The “Popular Prejudice”

Throughout my research of nineteenth century works on aural surgery, as well as works on deafness and education for the deaf, I’ve come across the phrase “popular prejudice” often enough to warrant some analysis. The phrase reflects two crucial aspects of how deafness was perceived as a social image:

Firstly, deaf-mutes were constructed as social tragedies, isolated from society by their dumbness and denied the word of God by their deafness. The prejudice in this sense refers to the isolation, which could be helped only through benevolent charity and religious endeavors to release deaf-mutes form their “mental and moral imprisonment.” Seclusion in educational asylums that provided sign-language and speech instruction were deemed the best means for defeating this prejudice.

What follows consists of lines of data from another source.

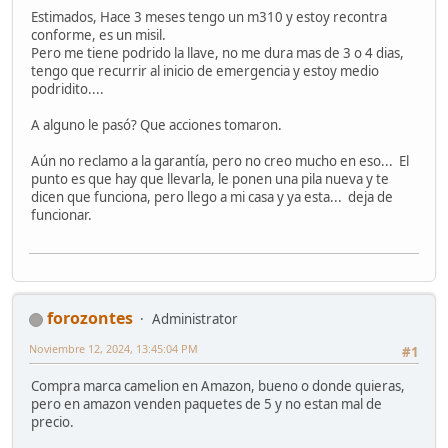
Estimados, Hace 3 meses tengo un m310 y estoy recontra
conforme, es un misil.
Pero me tiene podrido la llave, no me dura mas de 3 o 4 dias,
tengo que recurrir al inicio de emergencia y estoy medio
podridito....
A alguno le pasó? Que acciones tomaron.
Aún no reclamo a la garantía, pero no creo mucho en eso... El
punto es que hay que llevarla, le ponen una pila nueva y te
dicen que funciona, pero llego a mi casa y ya esta... deja de
funcionar.
forozontes
Administrator
Noviembre 12, 2024, 13:45:04 PM
#1
Compra marca camelion en Amazon, bueno o donde quieras,
pero en amazon venden paquetes de 5 y no estan mal de
precio.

Secondly, and partly as a consequence of the first aspect, deafness was subjected to a prejudice regarding the medical and surgical impracticability of curing aural diseases. As Sir Astley Cooper (1768-1851) explained in 1801, following the success of his procedure of tympanic membrane perforation, “[a] prejudice has prevailed, that the ear is too delicate an organ to be operated upon, or, as it is commonly expressed, tampered with; and thousands have thus remained deaf…who might have been restored to hearing, had proper assistance been easily applied.”[1] Likewise, John Harrison Curtis wrote in his An Essay on the Deaf and Dumb (1829):

Though in very old cases cures may be performed, yet it is to recent ones chiefly that the aurist is to look for success; but, owing to popular prejudice, the malady is too often slighted or temporized with; and hence it is generally in confirmed cases on that he is consulted; for, in the early period of the disease when relief may be obtained, it is commonly neglected, until, tired out with the fruitless expectation of nature curing herself, the patient has at last recourse to advice.

I don’t yet have a solid historical analysis of this phrase, but I believe it’s worth emphasizing the value of it as a means for understanding the tensions between educators of asylums for the deaf and medical practitioners edging for patients. I’ll report more as I figure this out; in the meantime, your thoughts, Dear Reader, are more than welcome.


[1] Astley Cooper, “Farther Observations on the Effects which take place from the destruction of the membrana tympani of the ear,” Philosophical Transactions of the Royal Society in London 91 (1801): 35-450; 449.